# Bottom Bracket Warp



## Drewbis1 (Feb 9, 2013)

After welding the bottom bracket shell in the jig, the ends of the BB moved up less than .25mm each. The BB shell is still perfectly circular, and I can hand thread in the drive side of my "fit up BB" without any problems. You can notice the slight warp when you put a square, or any strait edge to the bottom of the BB shell, and you can rock it just a little bit.

In the first image, you can see the gap on the non-drive side is different on the top vs the bottom. You can see it more in the second image.

I went to a couple bike shops to see if they would have advice as to chasing and facing the BB shell. Most of them seemed hesitant as they don't normally deal with raw frames. They said their tooling is more directed towards aluminum frames that just have to be re-chased. My concern is the amount of thread that is going to be taken out to make the two cups thread in square to each other. I found one mechanic who didn't seem to think it was that big of a deal, but he did admit, he doesn't know much about frame building, so didn't know how to combat these issues.

How do you frame builders deal with BB warp? Is chasing/facing worth it, or is this frame going to the scrap bin?


----------



## afwalker (Apr 26, 2012)

Did you have a heat sink?
If you take the rubber off this from HF, it'd at least help in the future.
Medium Tail Pipe Expander
or the full monty is here:
Heat Sinks
cheers
andy walker


----------



## Drewbis1 (Feb 9, 2013)

I did not have a heat sink...

My friend has the Anvil frame jig. I had it clamped in there thinking it would hold it in place well enough. It was also being purged to help keep everything cooler and cleaner on the inside.


----------



## afwalker (Apr 26, 2012)

I'm just getting starting tiging frames, went to the metal guru class where we used the jig to tack, then took it out and aligned it, then tig'd out of the jig with heat sinks.
Blog « Metal Guru « Lessons in bicycle manufacturing
The HF deal is $13. We did not purge the heatsinks, but they make ones that can. The warp is worse than some colors you cant see on the inside. They're probably some discussion on purging, if it makes any difference.
cheers
andy walker


----------



## Walt (Jan 23, 2004)

Chase it and face it and the BB will square up to the faces of the shell. You're fine, BB's always distort some. 

-Walt


----------



## DWF (Jan 12, 2004)

No fixture can prevent distortion and even if it could, as soon as you removed it from the fixture, SPROING!

Distortion is the by product of heat used during the joinery. Here's how you prevent or minimize it:

1. Don't lolligag during the joinery. Get in and get out fast & minimize the heat input to the exact amount required to complete the joint competently. Fingies have a bigger problem with distortion because it takes them so long to get the joinery done. Over-applying filler metal causes problems too.

* [SUPPLIED MATERIAL]
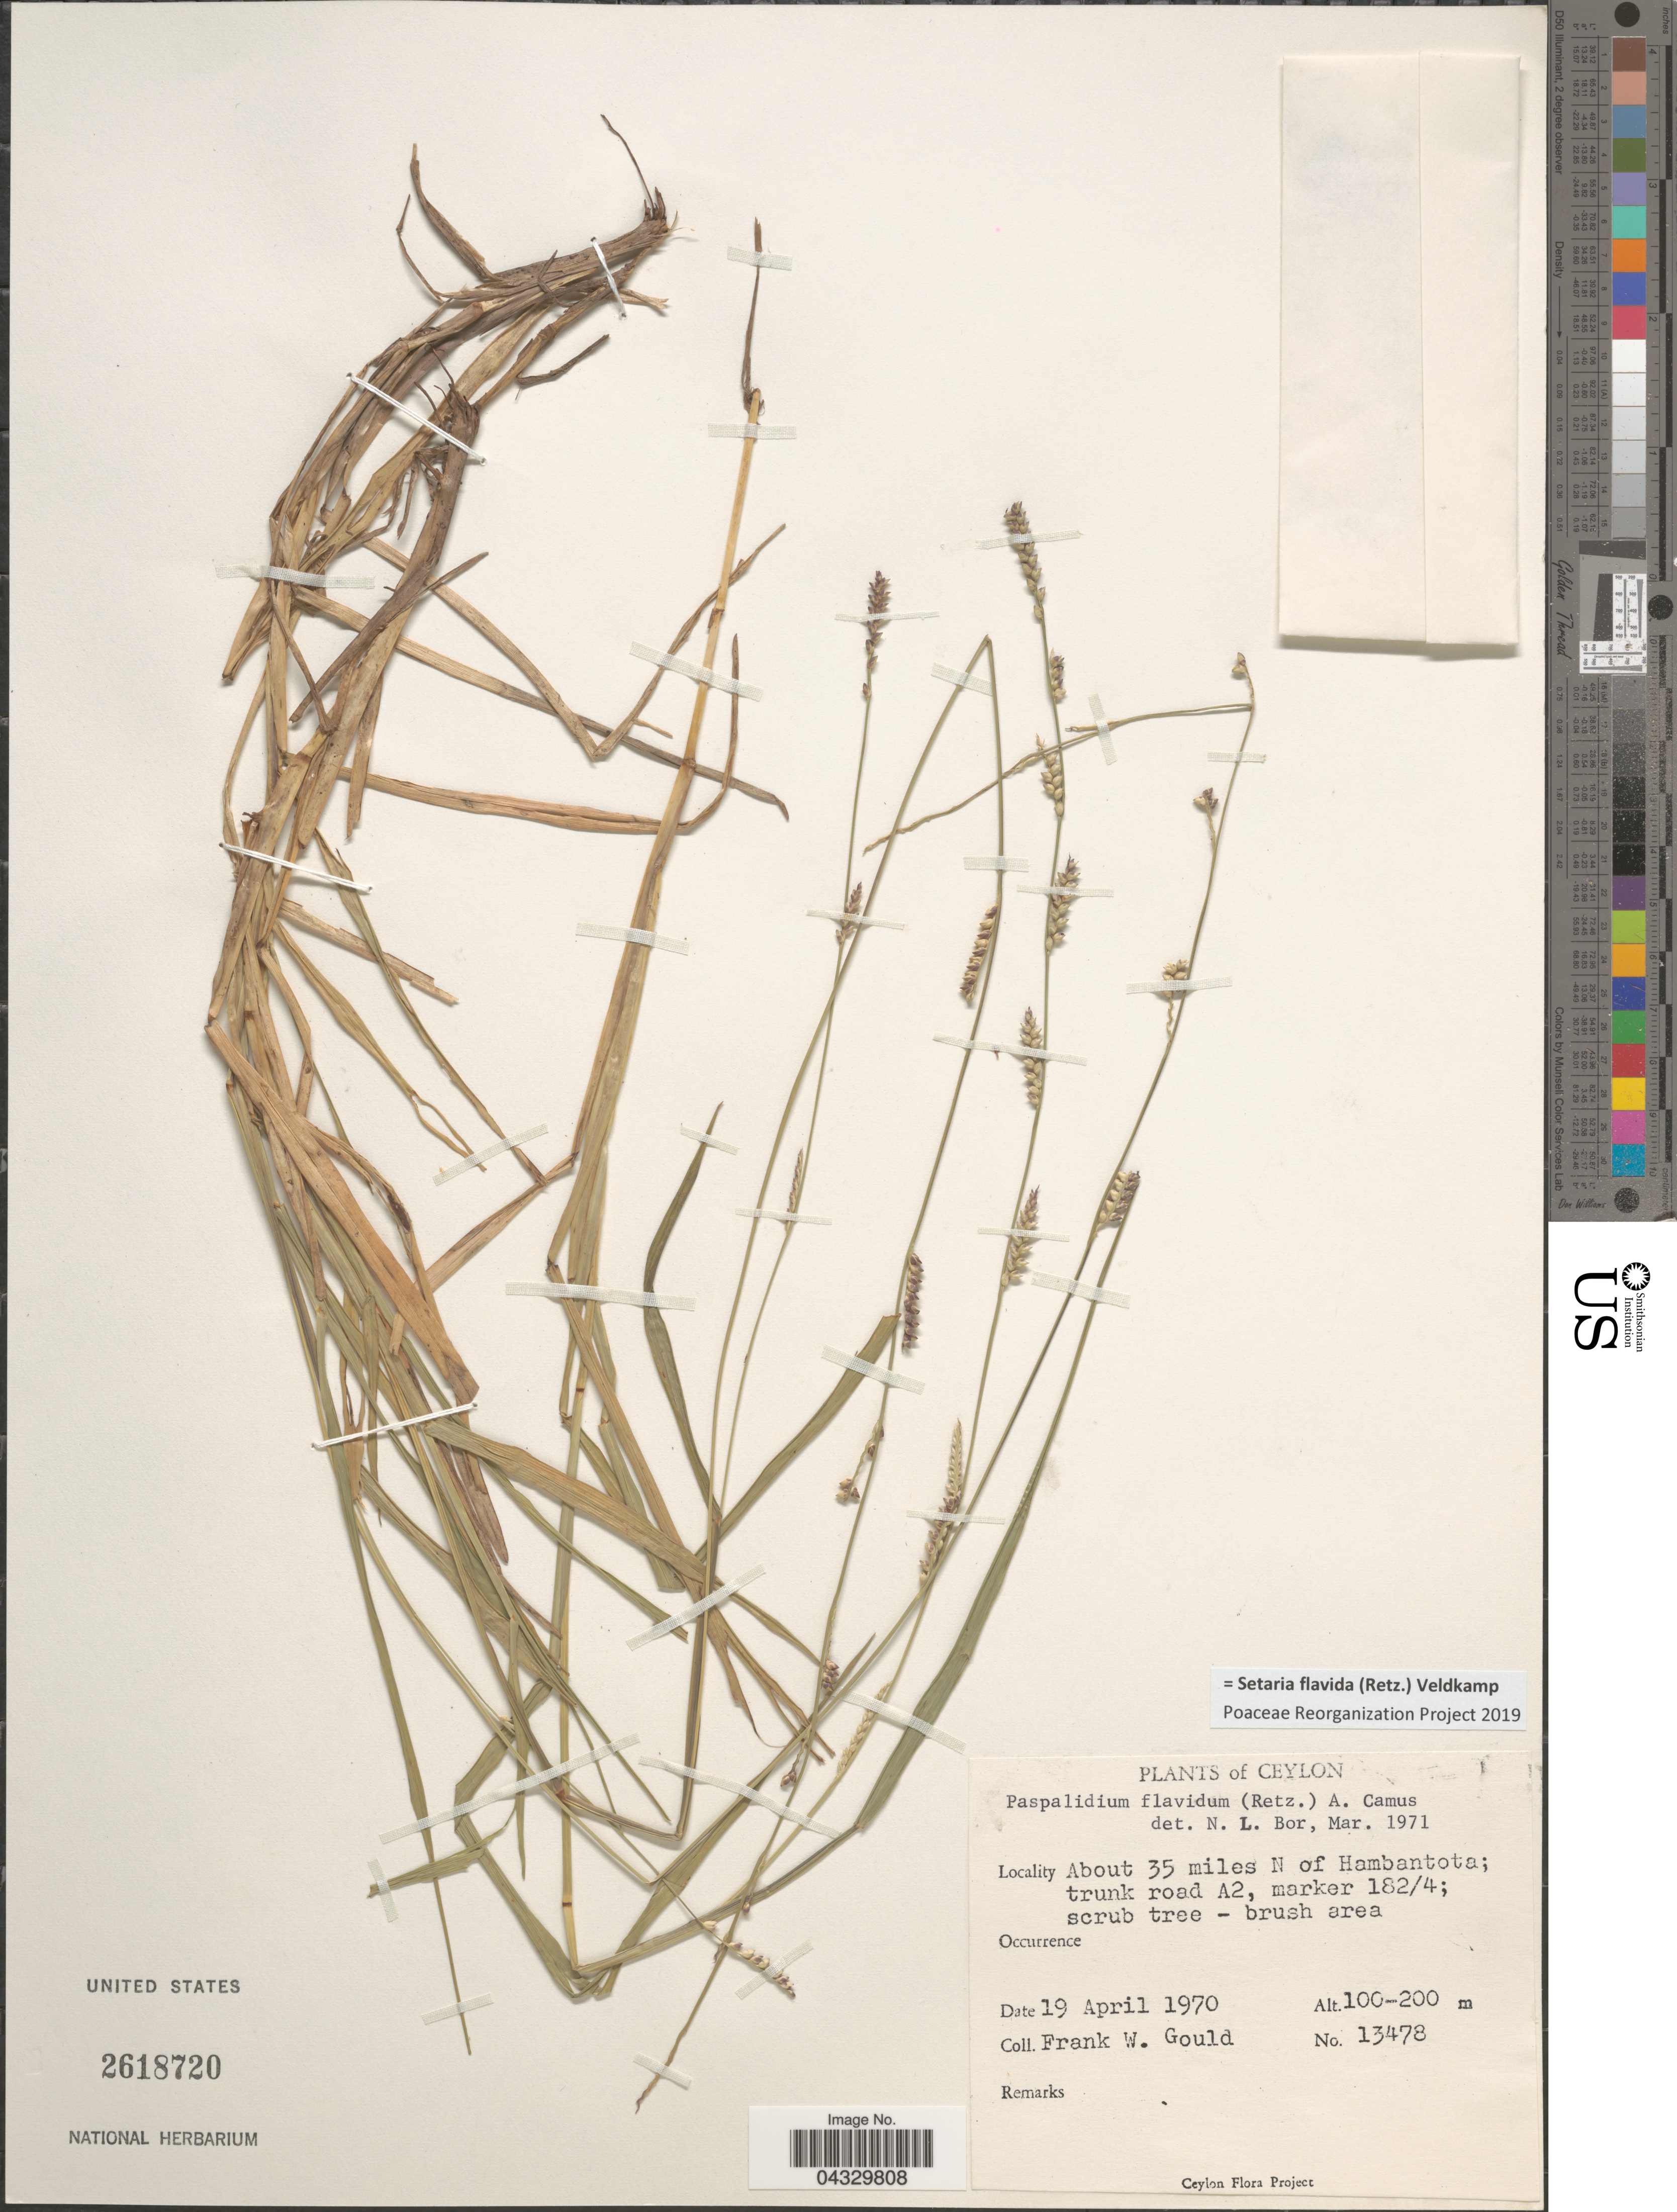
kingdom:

* [TASKS TO PERFORM]
a: Name every user who posts in the bottom bracket warp thread, giving each name once.
b: Answer these questions on the bottom bracket warp thread, one answer per line:
(i) By how much did each end of the BB shell move up after welding?
(ii) What does the HF deal cost?
(iii) According to DWF, distortion is the by-product of what?
c: Continue the bottom bracket warp thread from its final sentence.
The listing that comes after the thread is drawn from a separate source.

* [IN RESPONSE]
a: Drewbis1, afwalker, Walt, DWF

b:
(i) Less than .25mm each.
(ii) $13.
(iii) The heat used during the joinery.

c:
2. Use components of suitable thickness relative to your expertise. If you're a Fingy and using the Pargaon BB shells, use the 1-9/16s rather than the 1.5s which have highly relieved IDs. Same goes for seat tubes and head tubes. Err on the side of thickness when while you're learning. Goes for all tubes actually. If you're using less than 9./.6/.9 tubes you're just begging to compound your problems.

3. Complete your joinery in quadrants. Do not just weld one tube at a time or all the joints at a specific area. Weld a joint quadrant here, then weld a joint quadrant there, then other over there before going back to where you started. BB's are easy for a Fingy to heat soak because there are so many joints there. Allow it to cool before starting the next joint.

4. Heat sinks are for pussies & my personal feeling on them is that if you need one for normal frame construction you're probably using tubes thinner than your skill level and/or joinery procedure calls for. That said, they will help reduce distortion at the risk of localizing stresses at the joints. Smoke 'em if you got 'em.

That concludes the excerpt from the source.